■ **Task details**: Would you please transcribe, exactly as written, the lines of the entries below starting at the one that holds "17: (444, 13, 0.90)" and ending at the one that holds "34: (79, 482, 0.32)", both included?

■ **Given records**:
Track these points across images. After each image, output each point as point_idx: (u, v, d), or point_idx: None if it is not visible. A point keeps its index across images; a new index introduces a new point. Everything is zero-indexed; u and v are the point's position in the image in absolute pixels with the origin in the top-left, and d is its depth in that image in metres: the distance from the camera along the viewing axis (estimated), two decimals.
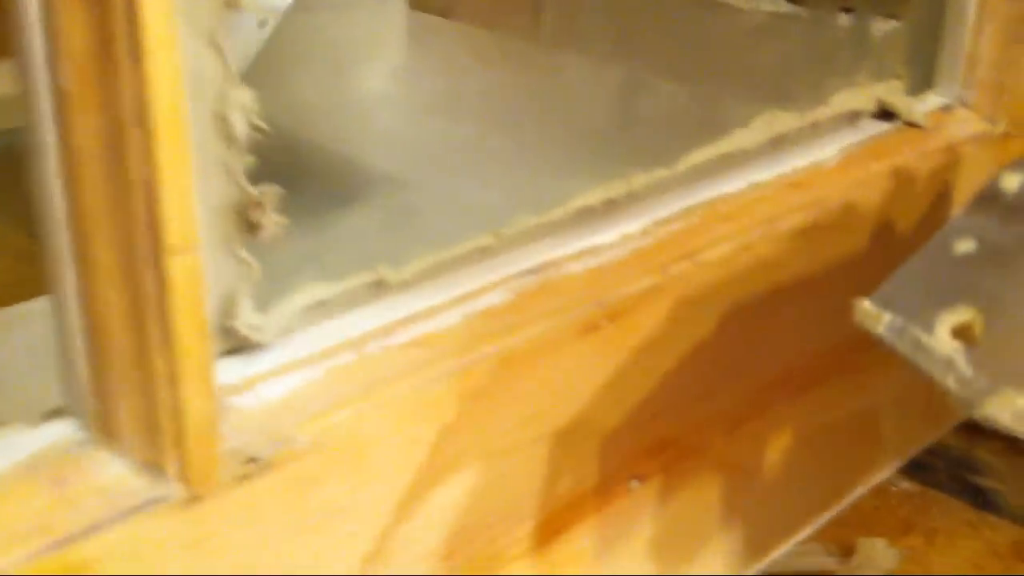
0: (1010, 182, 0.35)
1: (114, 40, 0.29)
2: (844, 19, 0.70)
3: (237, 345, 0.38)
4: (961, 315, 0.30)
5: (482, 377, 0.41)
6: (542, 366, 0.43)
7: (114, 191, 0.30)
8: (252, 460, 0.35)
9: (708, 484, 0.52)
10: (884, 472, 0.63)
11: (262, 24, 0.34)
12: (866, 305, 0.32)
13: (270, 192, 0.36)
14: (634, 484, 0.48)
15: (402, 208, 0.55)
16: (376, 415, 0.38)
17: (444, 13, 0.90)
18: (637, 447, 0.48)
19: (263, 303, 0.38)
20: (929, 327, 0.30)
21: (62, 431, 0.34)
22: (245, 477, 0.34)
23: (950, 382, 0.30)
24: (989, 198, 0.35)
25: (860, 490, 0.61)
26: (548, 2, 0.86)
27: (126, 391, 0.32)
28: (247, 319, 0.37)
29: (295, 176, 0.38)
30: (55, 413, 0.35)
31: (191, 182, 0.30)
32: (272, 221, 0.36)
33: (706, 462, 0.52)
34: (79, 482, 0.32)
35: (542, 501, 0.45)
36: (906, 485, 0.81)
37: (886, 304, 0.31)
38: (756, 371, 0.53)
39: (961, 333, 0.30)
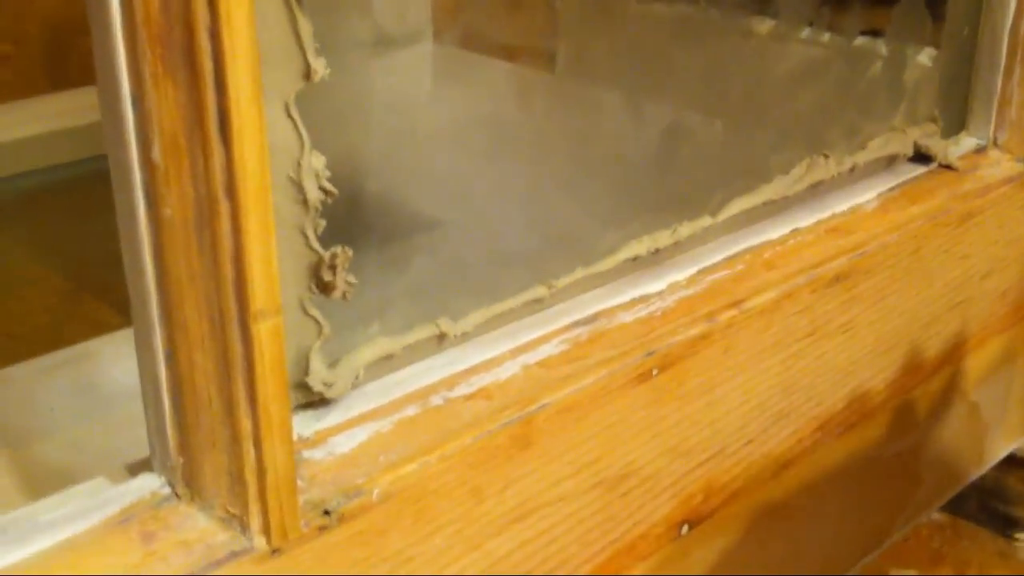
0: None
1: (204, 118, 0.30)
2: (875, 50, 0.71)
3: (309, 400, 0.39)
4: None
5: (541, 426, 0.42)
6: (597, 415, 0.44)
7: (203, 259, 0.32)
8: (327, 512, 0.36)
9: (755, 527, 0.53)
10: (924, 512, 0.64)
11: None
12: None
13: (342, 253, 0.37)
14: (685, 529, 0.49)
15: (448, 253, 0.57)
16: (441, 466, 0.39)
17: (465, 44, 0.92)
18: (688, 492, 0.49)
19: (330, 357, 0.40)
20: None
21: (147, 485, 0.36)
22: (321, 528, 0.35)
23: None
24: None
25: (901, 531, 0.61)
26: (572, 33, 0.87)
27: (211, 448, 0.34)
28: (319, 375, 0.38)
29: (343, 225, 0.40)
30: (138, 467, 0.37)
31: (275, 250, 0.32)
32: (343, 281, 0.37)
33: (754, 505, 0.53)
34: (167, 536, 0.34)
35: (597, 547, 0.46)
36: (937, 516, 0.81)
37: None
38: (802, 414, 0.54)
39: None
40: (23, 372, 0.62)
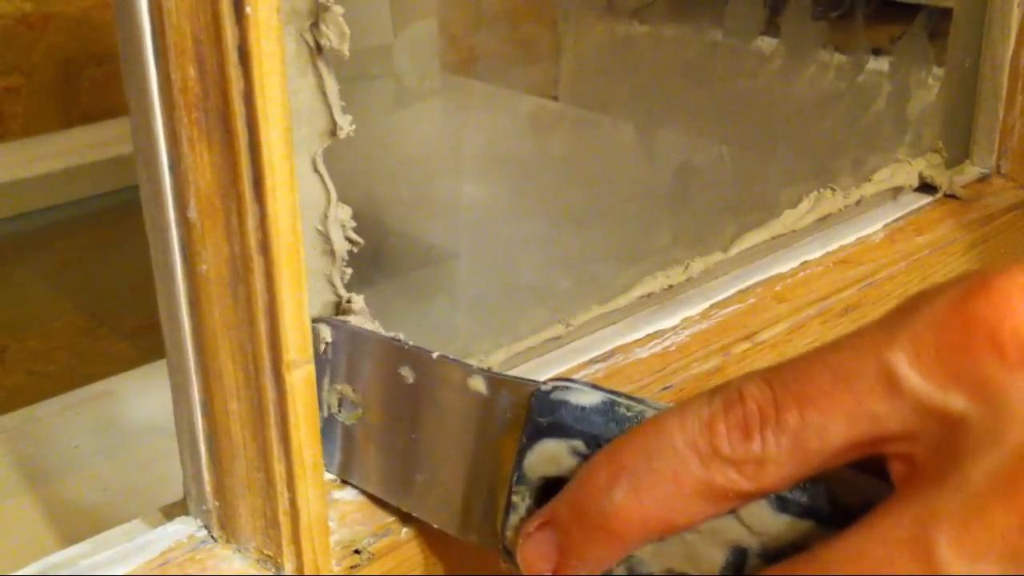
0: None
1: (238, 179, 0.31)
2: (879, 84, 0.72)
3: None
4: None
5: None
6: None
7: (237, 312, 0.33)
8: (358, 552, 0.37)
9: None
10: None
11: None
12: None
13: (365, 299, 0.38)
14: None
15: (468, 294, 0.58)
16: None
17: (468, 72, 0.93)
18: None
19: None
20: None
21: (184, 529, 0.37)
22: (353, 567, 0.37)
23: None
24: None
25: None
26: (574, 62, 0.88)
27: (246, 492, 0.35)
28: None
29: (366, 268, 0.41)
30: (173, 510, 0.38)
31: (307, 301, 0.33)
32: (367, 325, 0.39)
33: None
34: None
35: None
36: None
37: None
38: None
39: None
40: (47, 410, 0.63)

==

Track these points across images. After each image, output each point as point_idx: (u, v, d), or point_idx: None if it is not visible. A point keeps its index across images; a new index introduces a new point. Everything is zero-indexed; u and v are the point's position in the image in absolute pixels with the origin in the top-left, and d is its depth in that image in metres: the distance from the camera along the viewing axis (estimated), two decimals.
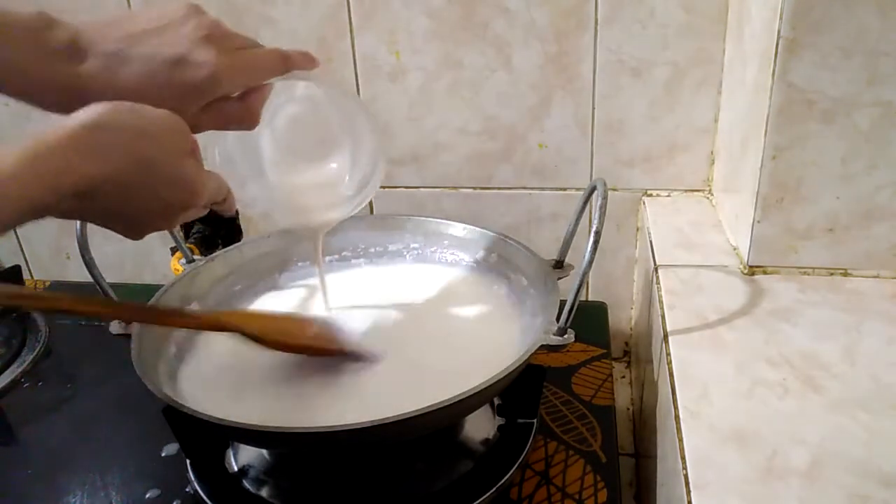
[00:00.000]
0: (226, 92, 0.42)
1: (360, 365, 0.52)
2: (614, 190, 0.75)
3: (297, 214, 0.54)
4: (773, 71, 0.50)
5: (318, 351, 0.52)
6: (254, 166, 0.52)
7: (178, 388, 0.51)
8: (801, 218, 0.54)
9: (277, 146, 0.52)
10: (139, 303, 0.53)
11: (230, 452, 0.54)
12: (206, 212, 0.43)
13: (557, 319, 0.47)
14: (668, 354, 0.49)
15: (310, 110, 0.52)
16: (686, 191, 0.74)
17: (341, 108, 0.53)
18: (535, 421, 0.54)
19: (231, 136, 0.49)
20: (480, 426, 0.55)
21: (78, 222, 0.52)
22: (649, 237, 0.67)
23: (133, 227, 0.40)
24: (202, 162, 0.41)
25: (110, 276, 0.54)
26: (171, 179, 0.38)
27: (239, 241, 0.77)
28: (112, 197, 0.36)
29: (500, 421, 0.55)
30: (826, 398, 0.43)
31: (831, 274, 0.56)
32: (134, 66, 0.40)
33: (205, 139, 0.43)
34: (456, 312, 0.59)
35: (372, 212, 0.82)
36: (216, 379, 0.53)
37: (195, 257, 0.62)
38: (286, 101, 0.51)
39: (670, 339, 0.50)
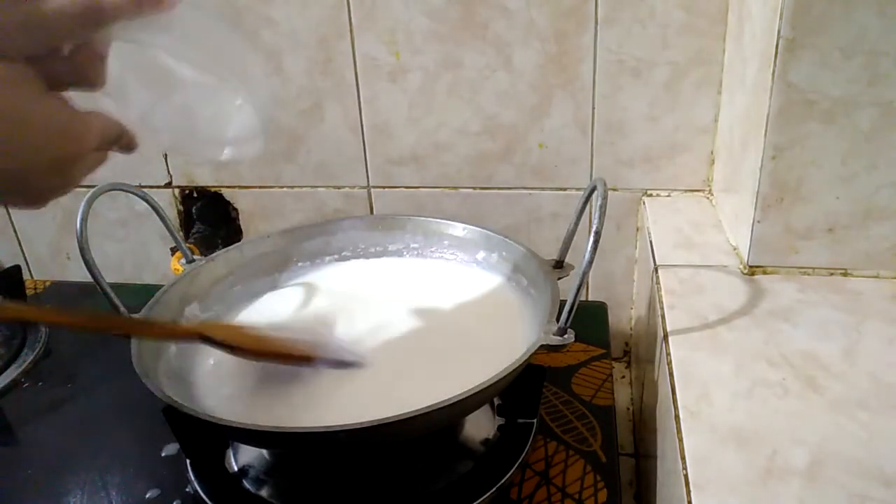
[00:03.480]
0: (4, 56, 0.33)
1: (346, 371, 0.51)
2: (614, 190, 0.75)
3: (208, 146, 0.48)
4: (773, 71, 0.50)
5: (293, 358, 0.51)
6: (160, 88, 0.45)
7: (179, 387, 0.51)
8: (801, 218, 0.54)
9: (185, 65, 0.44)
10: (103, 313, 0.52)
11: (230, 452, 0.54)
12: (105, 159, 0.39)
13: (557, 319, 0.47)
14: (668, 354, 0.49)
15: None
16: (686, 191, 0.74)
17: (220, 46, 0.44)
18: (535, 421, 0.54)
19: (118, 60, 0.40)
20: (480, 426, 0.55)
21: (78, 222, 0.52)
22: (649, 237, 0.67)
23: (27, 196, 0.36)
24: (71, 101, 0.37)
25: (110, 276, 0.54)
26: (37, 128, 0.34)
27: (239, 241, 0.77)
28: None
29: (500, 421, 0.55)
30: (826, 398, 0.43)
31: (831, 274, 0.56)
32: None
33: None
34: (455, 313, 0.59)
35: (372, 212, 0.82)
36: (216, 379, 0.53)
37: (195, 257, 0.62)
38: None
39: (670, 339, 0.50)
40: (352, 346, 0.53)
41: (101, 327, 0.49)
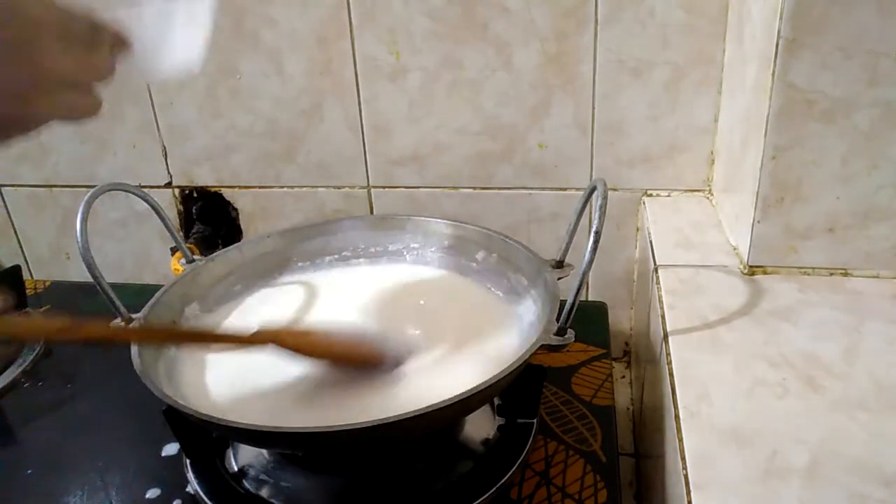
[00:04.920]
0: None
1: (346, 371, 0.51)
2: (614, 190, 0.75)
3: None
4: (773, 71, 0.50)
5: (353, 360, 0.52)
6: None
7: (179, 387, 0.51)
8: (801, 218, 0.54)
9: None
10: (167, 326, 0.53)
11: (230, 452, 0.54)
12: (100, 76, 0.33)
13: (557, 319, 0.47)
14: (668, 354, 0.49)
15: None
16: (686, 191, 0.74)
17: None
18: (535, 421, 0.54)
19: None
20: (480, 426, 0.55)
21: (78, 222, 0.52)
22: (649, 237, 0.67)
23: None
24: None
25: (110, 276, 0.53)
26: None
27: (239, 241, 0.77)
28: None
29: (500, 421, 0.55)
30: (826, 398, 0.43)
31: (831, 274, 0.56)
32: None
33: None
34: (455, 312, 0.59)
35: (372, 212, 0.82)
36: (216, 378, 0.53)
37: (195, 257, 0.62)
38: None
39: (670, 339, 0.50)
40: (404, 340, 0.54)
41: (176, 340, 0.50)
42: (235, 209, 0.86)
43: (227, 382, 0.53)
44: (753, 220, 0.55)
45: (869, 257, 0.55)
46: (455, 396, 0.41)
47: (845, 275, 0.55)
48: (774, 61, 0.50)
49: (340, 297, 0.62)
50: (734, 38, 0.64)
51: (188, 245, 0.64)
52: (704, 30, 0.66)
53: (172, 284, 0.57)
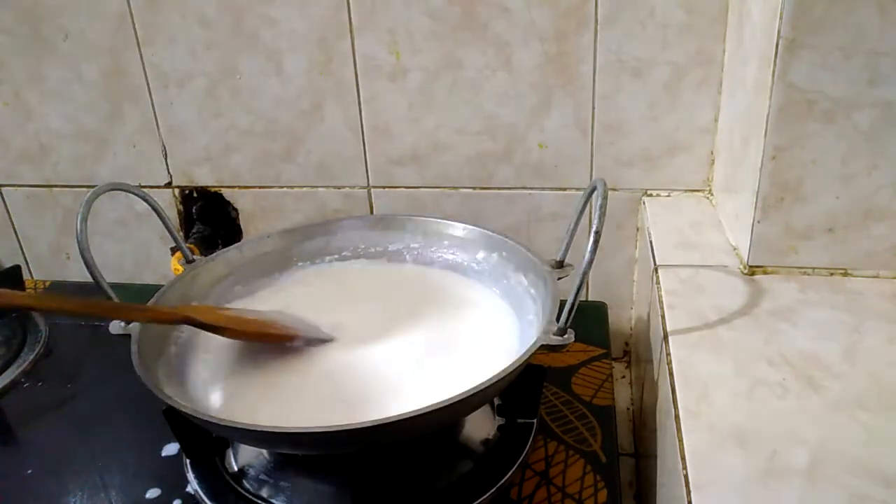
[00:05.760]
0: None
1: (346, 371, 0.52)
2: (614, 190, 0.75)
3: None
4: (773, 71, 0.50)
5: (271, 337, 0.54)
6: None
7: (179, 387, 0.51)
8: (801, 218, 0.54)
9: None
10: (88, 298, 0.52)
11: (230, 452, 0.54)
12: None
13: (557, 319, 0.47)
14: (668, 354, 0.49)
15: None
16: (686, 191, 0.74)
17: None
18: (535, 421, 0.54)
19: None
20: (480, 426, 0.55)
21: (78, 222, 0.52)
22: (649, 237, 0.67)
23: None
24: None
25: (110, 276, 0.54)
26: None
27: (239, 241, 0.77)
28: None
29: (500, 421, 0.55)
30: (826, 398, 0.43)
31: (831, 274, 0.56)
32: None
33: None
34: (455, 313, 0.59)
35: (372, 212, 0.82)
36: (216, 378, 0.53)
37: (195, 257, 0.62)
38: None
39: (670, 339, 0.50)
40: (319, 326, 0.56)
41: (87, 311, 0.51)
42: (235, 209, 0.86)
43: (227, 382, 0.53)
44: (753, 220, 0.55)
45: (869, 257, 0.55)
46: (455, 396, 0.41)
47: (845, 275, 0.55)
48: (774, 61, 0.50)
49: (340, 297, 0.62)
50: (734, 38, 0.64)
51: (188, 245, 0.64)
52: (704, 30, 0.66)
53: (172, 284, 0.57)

■ **Written solution**:
17: (444, 13, 0.90)
18: (637, 447, 0.48)
19: (263, 303, 0.38)
20: (929, 327, 0.30)
21: (62, 431, 0.34)
22: (245, 477, 0.34)
23: (950, 382, 0.30)
24: (989, 198, 0.35)
25: (860, 490, 0.61)
26: (548, 2, 0.86)
27: (126, 391, 0.32)
28: (247, 319, 0.37)
29: (295, 176, 0.38)
30: (55, 413, 0.35)
31: (191, 182, 0.30)
32: (272, 221, 0.36)
33: (706, 462, 0.52)
34: (79, 482, 0.32)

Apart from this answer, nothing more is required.